[Exercise inputs start]
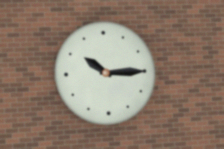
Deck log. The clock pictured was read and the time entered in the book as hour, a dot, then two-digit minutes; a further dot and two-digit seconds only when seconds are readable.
10.15
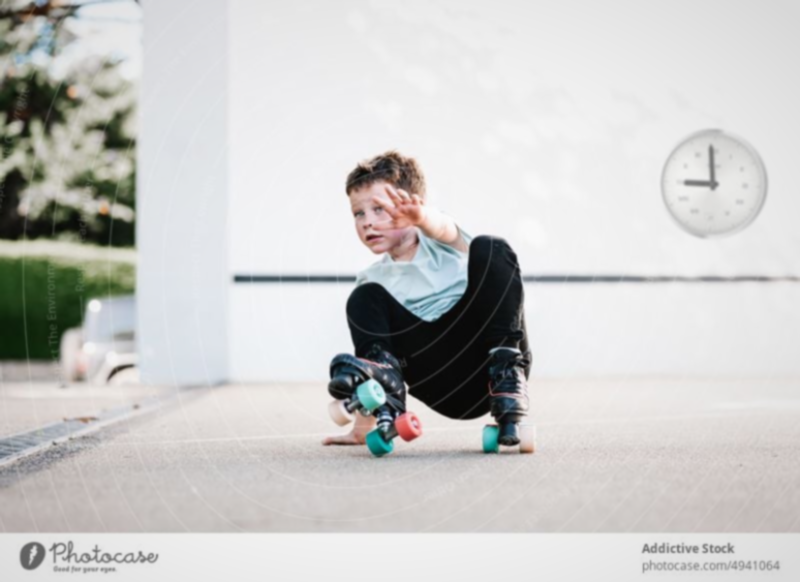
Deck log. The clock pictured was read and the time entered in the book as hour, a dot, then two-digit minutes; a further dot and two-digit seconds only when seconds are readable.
8.59
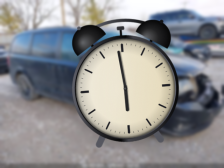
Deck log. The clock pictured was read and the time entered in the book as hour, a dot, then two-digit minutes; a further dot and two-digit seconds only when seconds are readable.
5.59
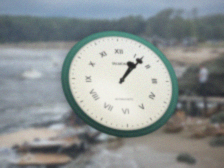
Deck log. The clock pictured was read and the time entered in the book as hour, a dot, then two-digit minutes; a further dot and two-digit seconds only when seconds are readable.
1.07
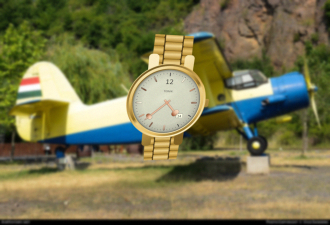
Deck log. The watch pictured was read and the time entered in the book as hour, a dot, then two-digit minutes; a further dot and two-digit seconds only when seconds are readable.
4.38
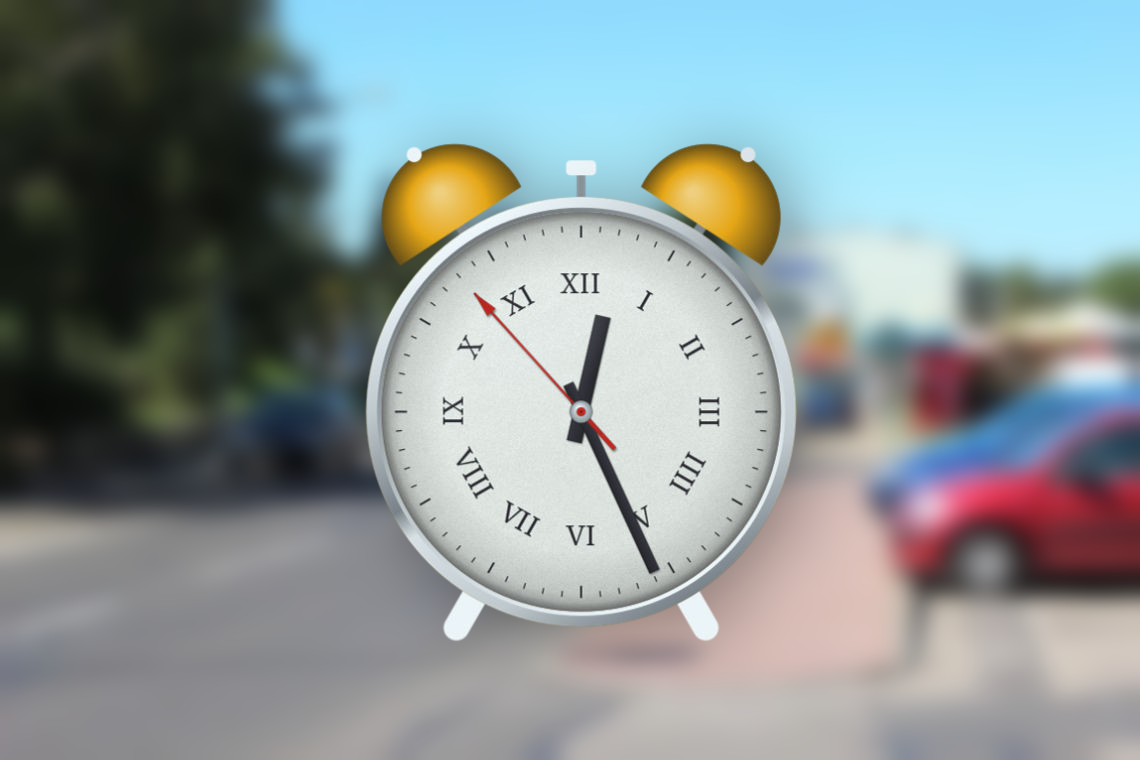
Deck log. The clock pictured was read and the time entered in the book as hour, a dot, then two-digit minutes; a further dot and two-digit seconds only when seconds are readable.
12.25.53
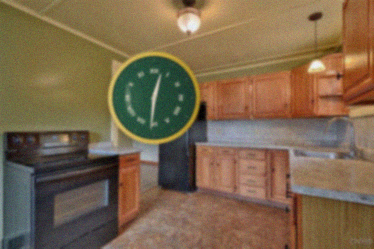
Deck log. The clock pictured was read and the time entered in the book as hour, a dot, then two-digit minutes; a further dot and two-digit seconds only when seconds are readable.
12.31
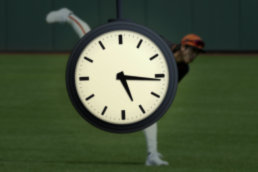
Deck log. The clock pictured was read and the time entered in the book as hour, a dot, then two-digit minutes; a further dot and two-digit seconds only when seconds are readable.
5.16
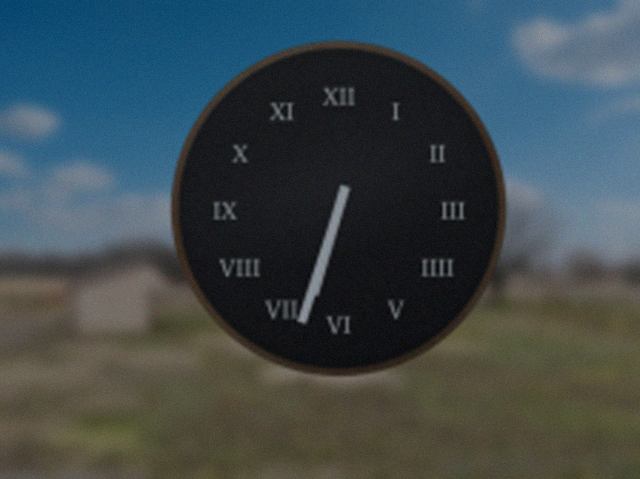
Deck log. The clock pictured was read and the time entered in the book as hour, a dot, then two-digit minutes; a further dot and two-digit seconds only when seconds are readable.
6.33
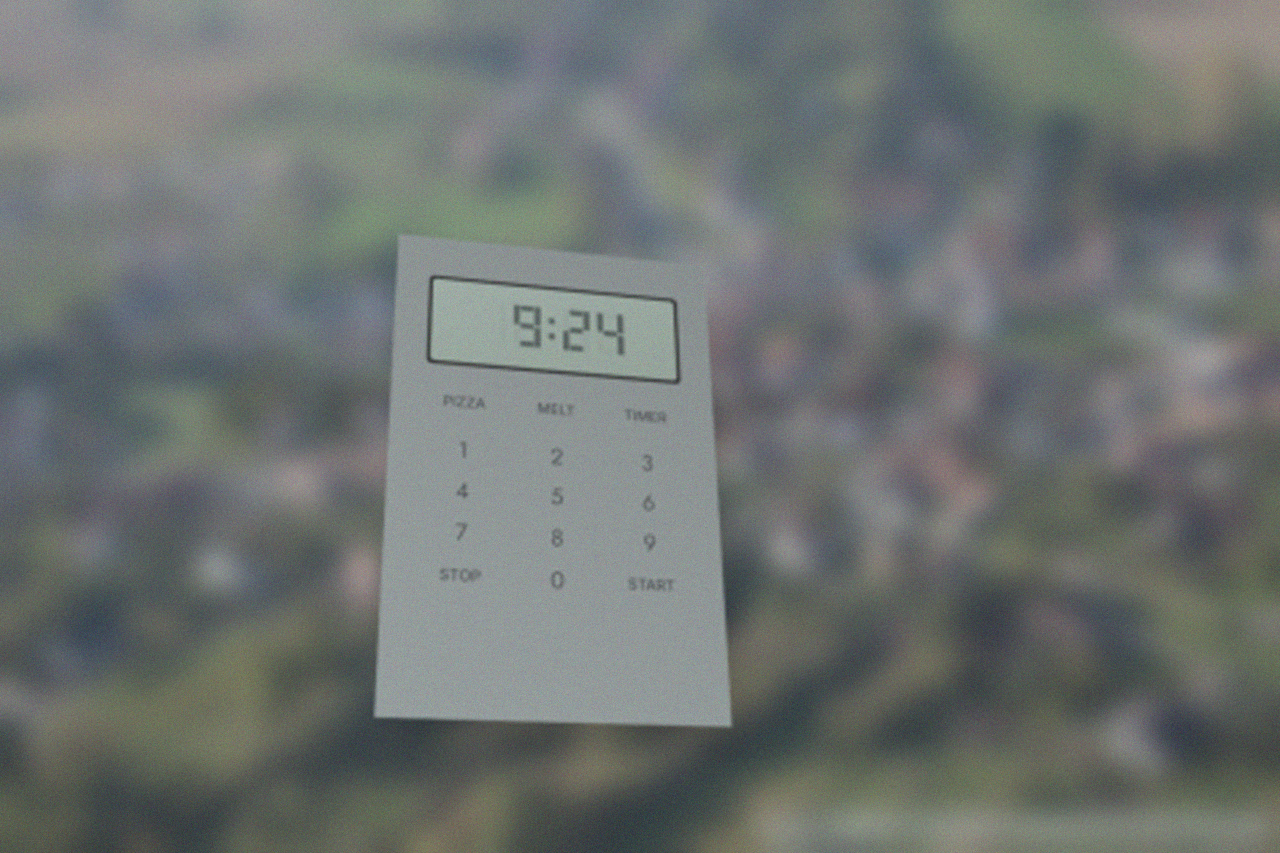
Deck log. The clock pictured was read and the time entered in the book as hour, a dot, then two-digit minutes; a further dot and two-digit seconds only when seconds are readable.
9.24
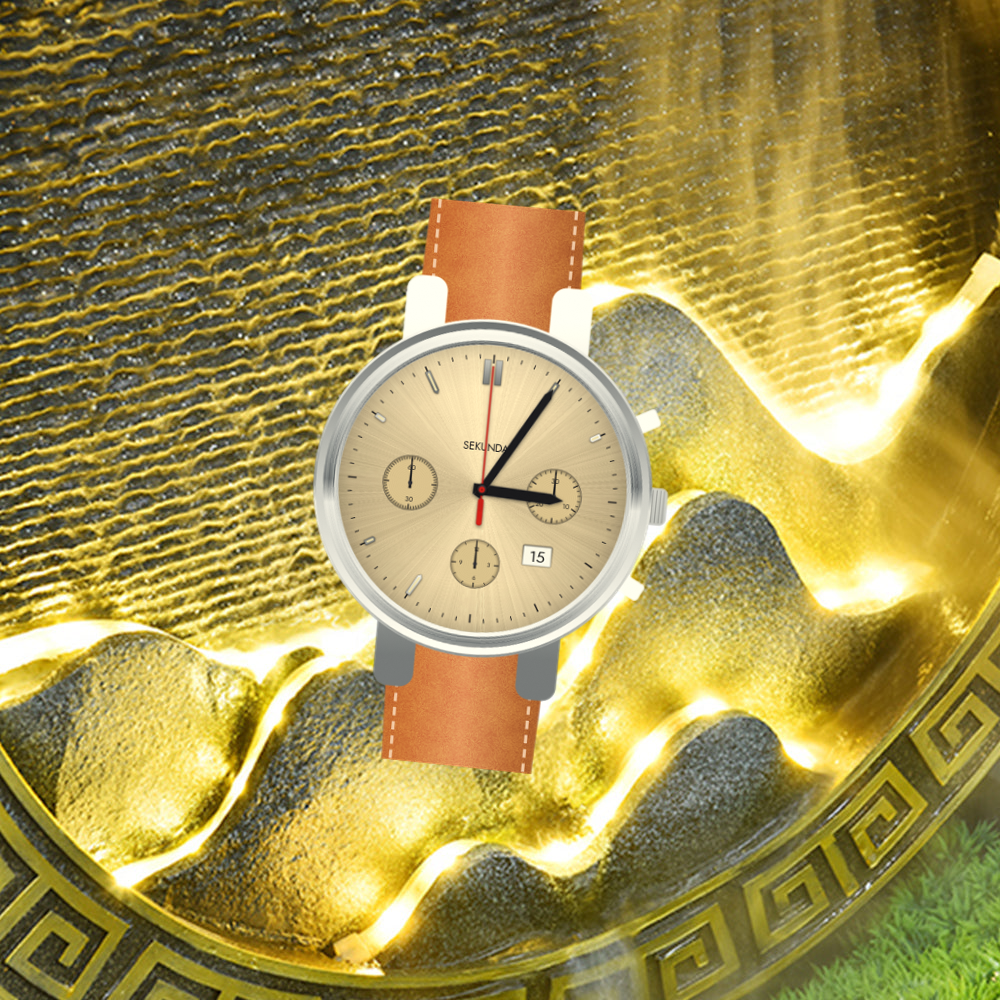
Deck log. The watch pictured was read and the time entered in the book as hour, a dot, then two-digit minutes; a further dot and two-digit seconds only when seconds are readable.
3.05
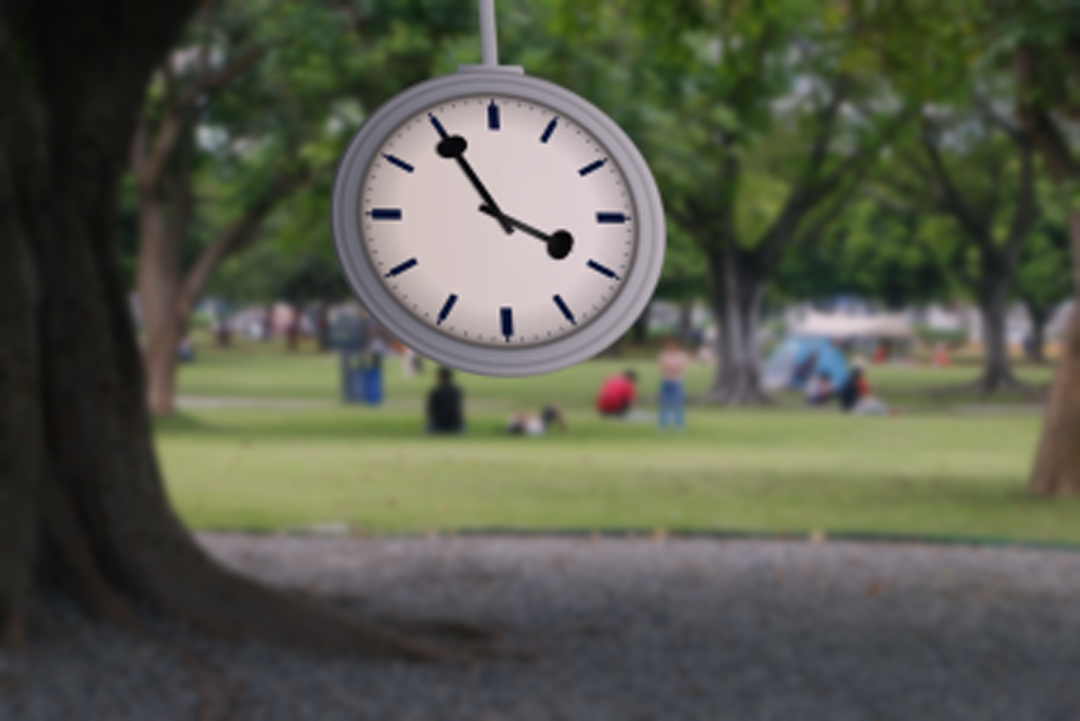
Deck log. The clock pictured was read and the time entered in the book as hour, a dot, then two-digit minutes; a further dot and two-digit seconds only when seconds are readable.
3.55
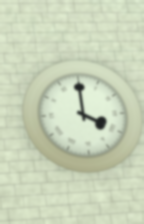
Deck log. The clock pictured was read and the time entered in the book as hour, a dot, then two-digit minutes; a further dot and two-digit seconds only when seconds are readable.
4.00
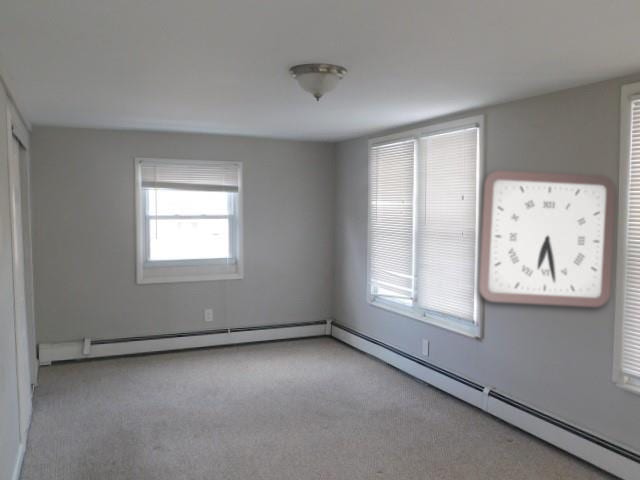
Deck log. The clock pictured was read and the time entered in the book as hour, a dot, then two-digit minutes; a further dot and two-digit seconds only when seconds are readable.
6.28
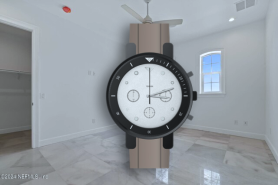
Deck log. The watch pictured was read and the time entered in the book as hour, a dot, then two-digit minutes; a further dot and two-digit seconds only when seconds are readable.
3.12
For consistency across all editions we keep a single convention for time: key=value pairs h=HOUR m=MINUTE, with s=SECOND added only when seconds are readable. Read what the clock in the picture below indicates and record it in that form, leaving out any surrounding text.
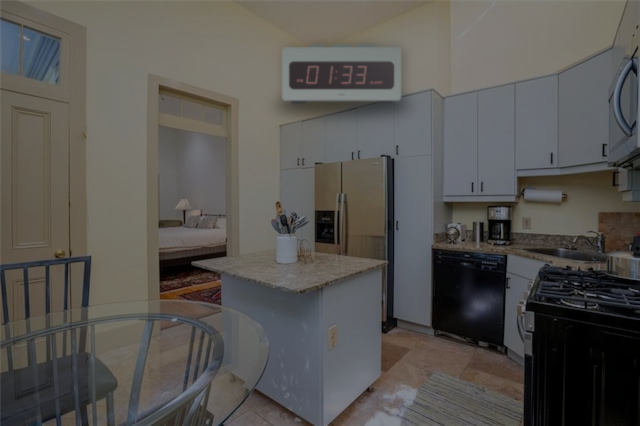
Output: h=1 m=33
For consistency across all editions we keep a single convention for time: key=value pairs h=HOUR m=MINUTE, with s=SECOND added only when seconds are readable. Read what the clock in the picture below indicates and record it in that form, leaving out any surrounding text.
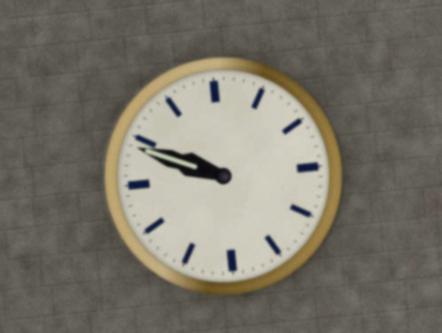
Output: h=9 m=49
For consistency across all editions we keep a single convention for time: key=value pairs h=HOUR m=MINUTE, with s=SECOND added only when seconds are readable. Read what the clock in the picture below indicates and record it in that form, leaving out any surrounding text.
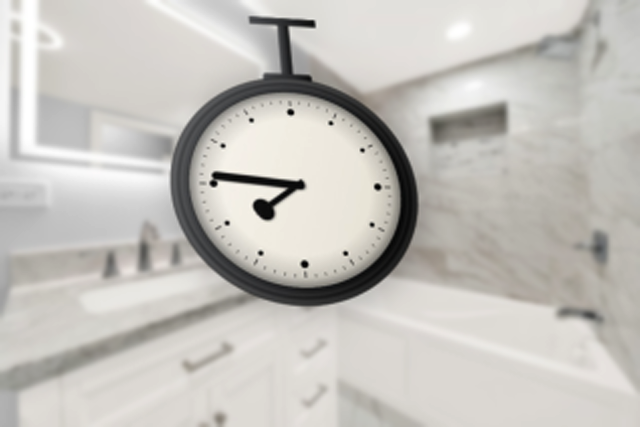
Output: h=7 m=46
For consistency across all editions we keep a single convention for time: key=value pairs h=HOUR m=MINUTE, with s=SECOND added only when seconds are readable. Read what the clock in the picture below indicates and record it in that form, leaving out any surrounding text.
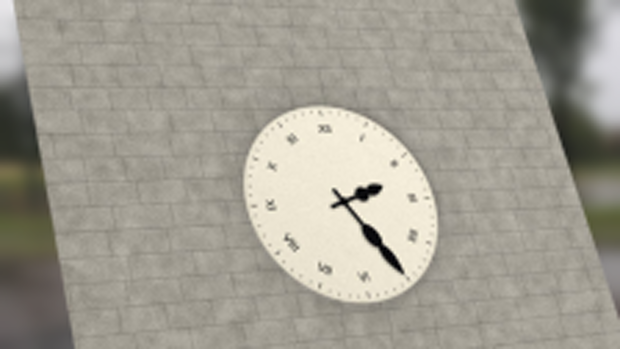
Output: h=2 m=25
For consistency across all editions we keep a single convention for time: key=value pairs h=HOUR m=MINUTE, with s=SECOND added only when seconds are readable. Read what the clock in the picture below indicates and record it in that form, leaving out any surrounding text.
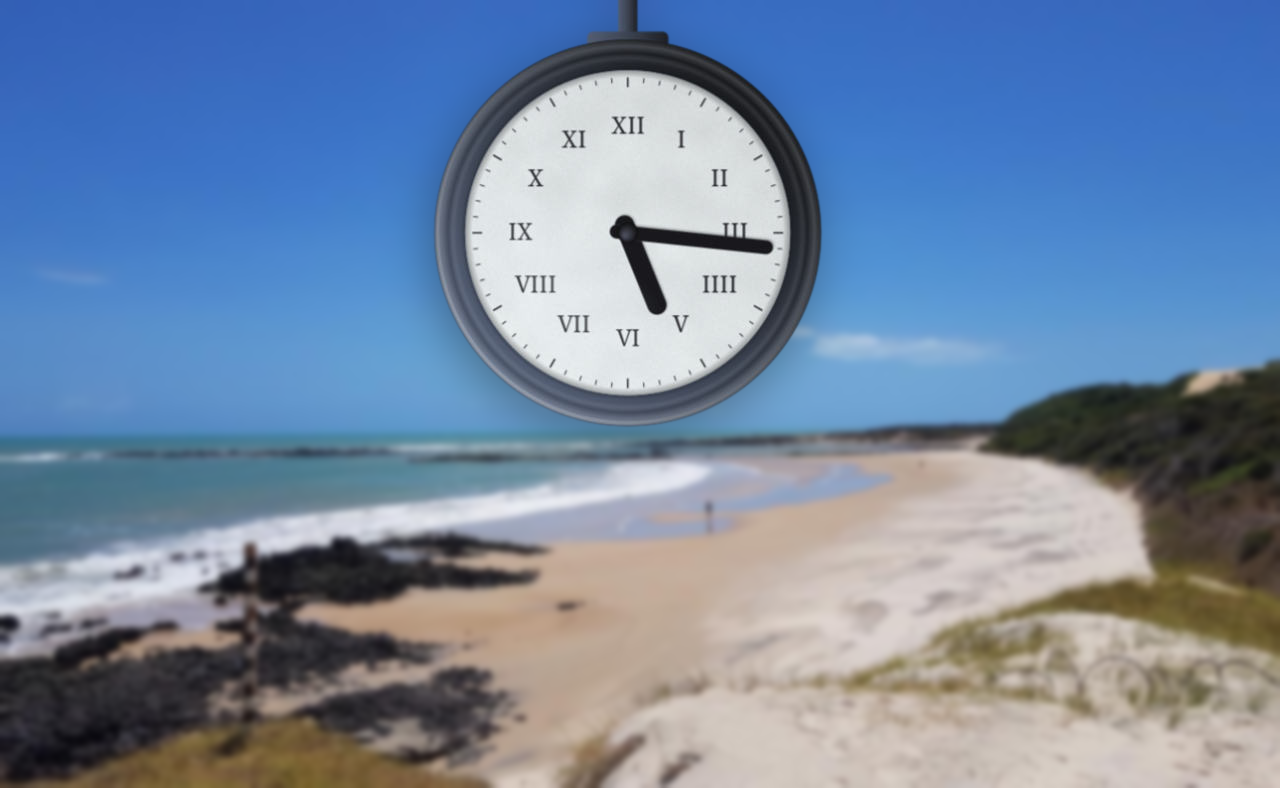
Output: h=5 m=16
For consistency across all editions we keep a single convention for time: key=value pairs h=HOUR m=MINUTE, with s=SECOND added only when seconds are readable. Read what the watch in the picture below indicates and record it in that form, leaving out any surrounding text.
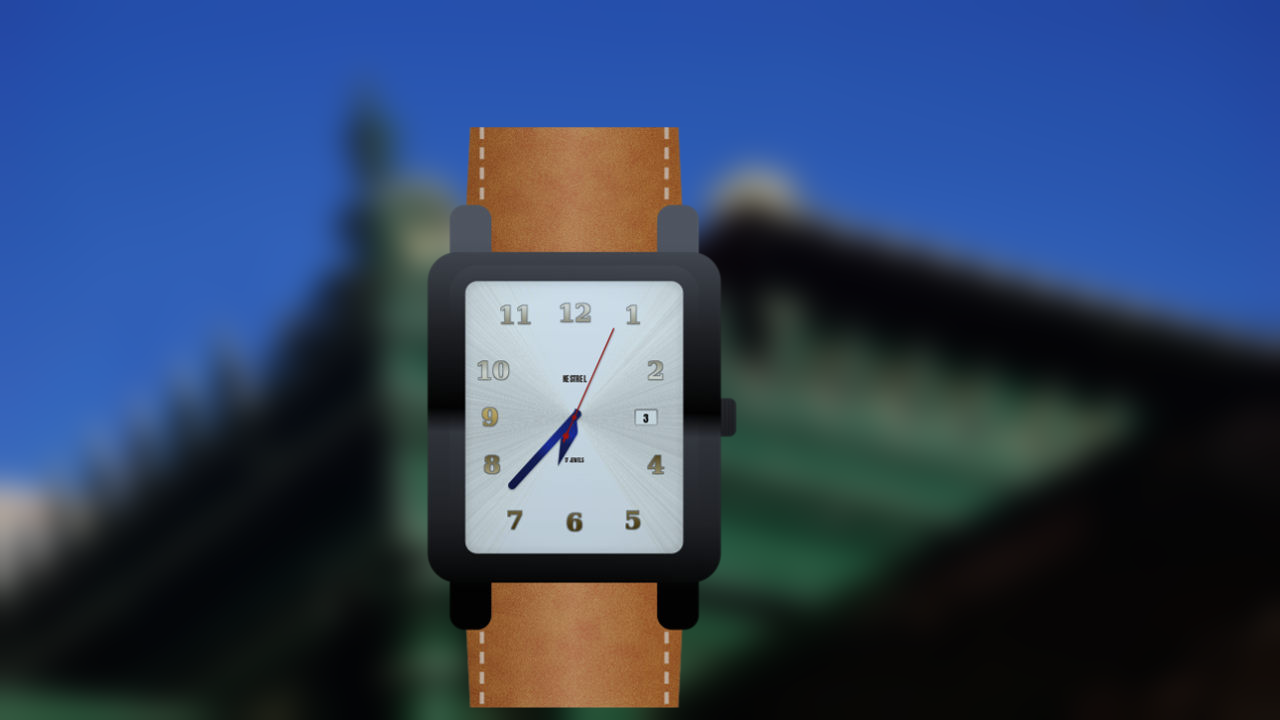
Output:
[Exercise inputs end]
Reproduce the entire listing above word for word, leaving out the pictures.

Deck log. The clock pictured was read and the time entered in the book as hour, a dot, then two-digit minutes; a further dot and two-digit seconds only when seconds are readable.
10.15
Deck log. The clock pictured was read and the time entered in the book as hour, a dot, then two-digit minutes; a further dot and two-digit seconds only when seconds are readable.
8.59
Deck log. The clock pictured was read and the time entered in the book as hour, a dot, then two-digit minutes; a further dot and two-digit seconds only when seconds are readable.
5.59
Deck log. The clock pictured was read and the time entered in the book as hour, a dot, then two-digit minutes; a further dot and two-digit seconds only when seconds are readable.
1.07
Deck log. The watch pictured was read and the time entered in the book as hour, a dot, then two-digit minutes; a further dot and two-digit seconds only when seconds are readable.
4.38
Deck log. The clock pictured was read and the time entered in the book as hour, a dot, then two-digit minutes; a further dot and two-digit seconds only when seconds are readable.
12.25.53
Deck log. The clock pictured was read and the time entered in the book as hour, a dot, then two-digit minutes; a further dot and two-digit seconds only when seconds are readable.
12.31
Deck log. The clock pictured was read and the time entered in the book as hour, a dot, then two-digit minutes; a further dot and two-digit seconds only when seconds are readable.
5.16
Deck log. The clock pictured was read and the time entered in the book as hour, a dot, then two-digit minutes; a further dot and two-digit seconds only when seconds are readable.
6.33
Deck log. The clock pictured was read and the time entered in the book as hour, a dot, then two-digit minutes; a further dot and two-digit seconds only when seconds are readable.
9.24
Deck log. The watch pictured was read and the time entered in the book as hour, a dot, then two-digit minutes; a further dot and two-digit seconds only when seconds are readable.
3.05
Deck log. The clock pictured was read and the time entered in the book as hour, a dot, then two-digit minutes; a further dot and two-digit seconds only when seconds are readable.
3.55
Deck log. The clock pictured was read and the time entered in the book as hour, a dot, then two-digit minutes; a further dot and two-digit seconds only when seconds are readable.
4.00
Deck log. The clock pictured was read and the time entered in the book as hour, a dot, then two-digit minutes; a further dot and two-digit seconds only when seconds are readable.
6.28
Deck log. The watch pictured was read and the time entered in the book as hour, a dot, then two-digit minutes; a further dot and two-digit seconds only when seconds are readable.
3.12
For consistency across all editions we keep a single convention for time: key=value pairs h=HOUR m=MINUTE, with s=SECOND added only when seconds are readable. Read what the clock in the picture below indicates and record it in that form, leaving out any surrounding text.
Output: h=1 m=33
For consistency across all editions we keep a single convention for time: key=value pairs h=HOUR m=MINUTE, with s=SECOND added only when seconds are readable. Read what the clock in the picture below indicates and record it in that form, leaving out any surrounding text.
Output: h=9 m=49
For consistency across all editions we keep a single convention for time: key=value pairs h=HOUR m=MINUTE, with s=SECOND added only when seconds are readable. Read what the clock in the picture below indicates and record it in that form, leaving out any surrounding text.
Output: h=7 m=46
For consistency across all editions we keep a single convention for time: key=value pairs h=HOUR m=MINUTE, with s=SECOND added only when seconds are readable. Read what the clock in the picture below indicates and record it in that form, leaving out any surrounding text.
Output: h=2 m=25
For consistency across all editions we keep a single convention for time: key=value pairs h=HOUR m=MINUTE, with s=SECOND added only when seconds are readable. Read what the clock in the picture below indicates and record it in that form, leaving out any surrounding text.
Output: h=5 m=16
For consistency across all editions we keep a single convention for time: key=value pairs h=HOUR m=MINUTE, with s=SECOND added only when seconds are readable. Read what the watch in the picture below indicates and record it in that form, leaving out any surrounding text.
Output:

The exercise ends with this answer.